Mais au-delà de ces anicroches, j’aime ce jeu pour les choses qu’il est à peu près le seul à faire, du moins dans le secteur des sorties grand public. J’ai déjà parlé du ton sérieux, mais Heavy Rain pousse plus loin que la moyenne en évacuant de sa fiction toute forme de fantastique ; un luxe que même Indigo Prophecy, la précédente réalisation de Quantic Dream, n’avait pas pu se permettre. Suivant un prologue ensoleillé, coupé court par un événement terrible (et par la séquence la plus bâclée du jeu entier, à mon avis), le magnifique générique donne le ton d’une oeuvre soucieuse de relier un registre émotif typiquement négatif (perte, confusion, détresse…) à un environnement urbain marqué par la ruine et la misère, dont les diverses vignettes nous fourniront une multitude d’exemples. Ce faisant, il se rapproche, ne serait-ce que de façon insistante, fragmentaire et souvent très typée, d’un certain réalisme à échelle humaine ; territoire que le jeu vidéo n’a pas exactement investi très souvent.

Ces seules bases suffiraient à faire de Heavy Rain une proposition hors du commun, mais n’en seraient pas un gage de succès pour autant. Ce qui distingue le jeu en tant qu’expérience interactive, et qui selon moi compense pour ses plus grandes faiblesses, c’est l’expulsion de toute distraction « ludique » n’ayant pas de lien concret avec la logique spatiale et narrative des situations (aucun « cossin » à collectionner, par exemple), et une interface d’une merveilleuse finesse tactile.
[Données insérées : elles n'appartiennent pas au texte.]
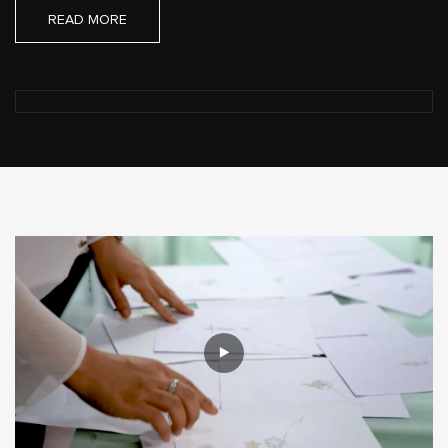
READ MORE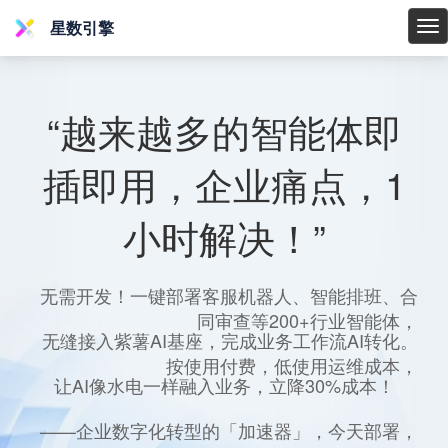
星数引擎
星
数
引
擎
“越来越多的智能体即
插即用，企业痛点，1
小时解决！”
无需开发！一键部署客服机器人、智能排班、合
同审查等200+行业智能体，
无缝接入紫薯AI基座，完成业务工作流AI转化。
按使用付费，低使用运维成本，
让AI像水电一样融入业务，立降30%成本！
——企业数字化转型的「加速器」，今天部署，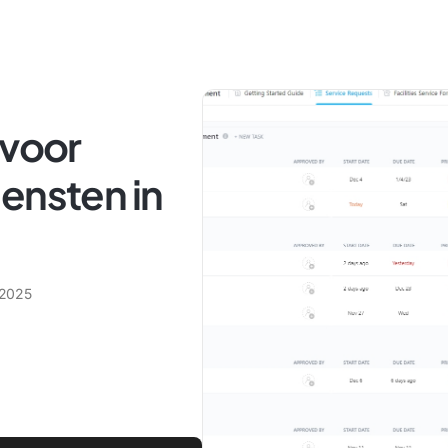
 voor
ensten in
 2025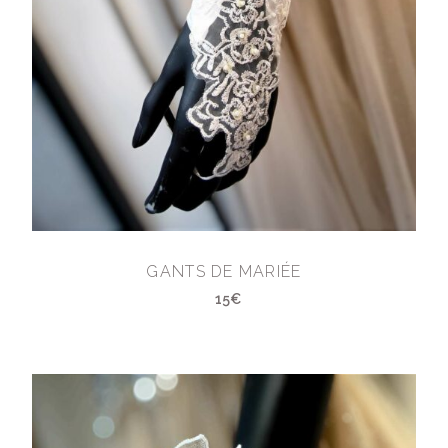
GANTS DE MARIÉE
15€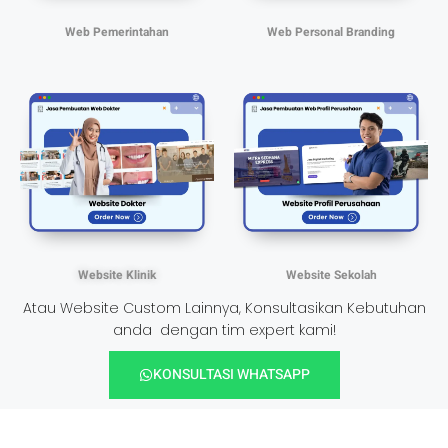
Web Pemerintahan
Web Personal Branding
Website Klinik
Website Sekolah
Atau Website Custom Lainnya, Konsultasikan Kebutuhan
anda dengan tim expert kami!
KONSULTASI WHATSAPP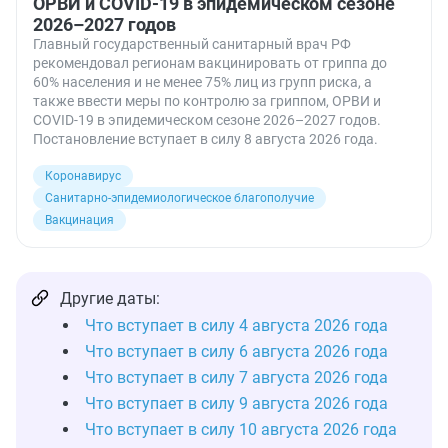
ОРВИ и COVID-19 в эпидемическом сезоне
2026–2027 годов
Главный государственный санитарный врач РФ
рекомендовал регионам вакцинировать от гриппа до
60% населения и не менее 75% лиц из групп риска, а
также ввести меры по контролю за гриппом, ОРВИ и
COVID-19 в эпидемическом сезоне 2026–2027 годов.
Постановление вступает в силу 8 августа 2026 года.
Коронавирус
Санитарно-эпидемиологическое благополучие
Вакцинация
Другие даты:
Что вступает в силу 4 августа 2026 года
Что вступает в силу 6 августа 2026 года
Что вступает в силу 7 августа 2026 года
Что вступает в силу 9 августа 2026 года
Что вступает в силу 10 августа 2026 года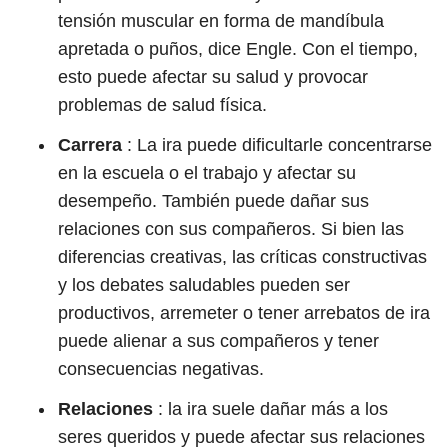
tensión muscular en forma de mandíbula
apretada o puños, dice Engle. Con el tiempo,
esto puede afectar su salud y provocar
problemas de salud física.
Carrera
: La ira puede dificultarle concentrarse
en la escuela o el trabajo y afectar su
desempeño. También puede dañar sus
relaciones con sus compañeros. Si bien las
diferencias creativas, las críticas constructivas
y los debates saludables pueden ser
productivos, arremeter o tener arrebatos de ira
puede alienar a sus compañeros y tener
consecuencias negativas.
Relaciones
:
la ira suele dañar más a los
seres queridos y puede afectar sus relaciones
De la simple vitesse de marche à l’action la plus anodine, le joueur se voit octroyer une marge de manoeuvre tangible dans l’exécution des gestes programmés d’avance, le jeu assurant pour sa part la correspondance entre les circonstances et la cadence à suivre ; ma séquence favorite (celle qui implique une tentative de suicide et le soin d’un bébé) repose entièrement sur la capacité du joueur à prendre le pouls d’un contexte et enchaîner une série de manoeuvres simples, vigoureusement ou délicatement selon les cas. Plus souvent qu’autrement, ces moyens ont pour effet de renforcer l’immédiateté d’un suspense alternant les baisses de tension et les situations physiques très éprouvantes.

Lorsque Heavy Rain se présente sous son meilleur jour, il est difficile de résister à l’impression d’assister à une petite révolution ; le meurtre d’un homme n’y est pas l’action machinale, répétée ad nauseam et sans effort, comme elle l’est dans la plupart des jeux vidéo, et l’échec d’une épreuve n’y invite pas la répétition mais simplement l’acceptation du cours de la vie qui se poursuit. Lorsque le mirage s’effondre et que les rouages se révèlent, plutôt que d’y voir la faillite d’un projet trop ambitieux, je préfère y voir un indicatif du travail abondant qu’il reste à faire ; en termes de performance technologique, d’efficacité narrative et langagière, mais aussi au niveau du sens pratique tout simple, des moyens à mettre en oeuvre pour rendre l’expérience plus intuitive, plus cohérente, et simplement plus satisfaisante.

J’ignore si nous verrons un jour apparaître un digne successeur à la tentative de Heavy Rain, qui en reprendrait l’esprit et l’intention en livrant la marchandise de façon plus convaincante. J’ignore si je serai moi-même aussi enthousiasmé par une sortie sur les consoles populaires au cours des prochaines années. Il n’y en a certainement pas que j’anticipe autant à l’horizon présentement. Et c’est pour avoir alimenté un tel engouement, un questionnement aussi stimulant, que je remercie David Cage et son équipe.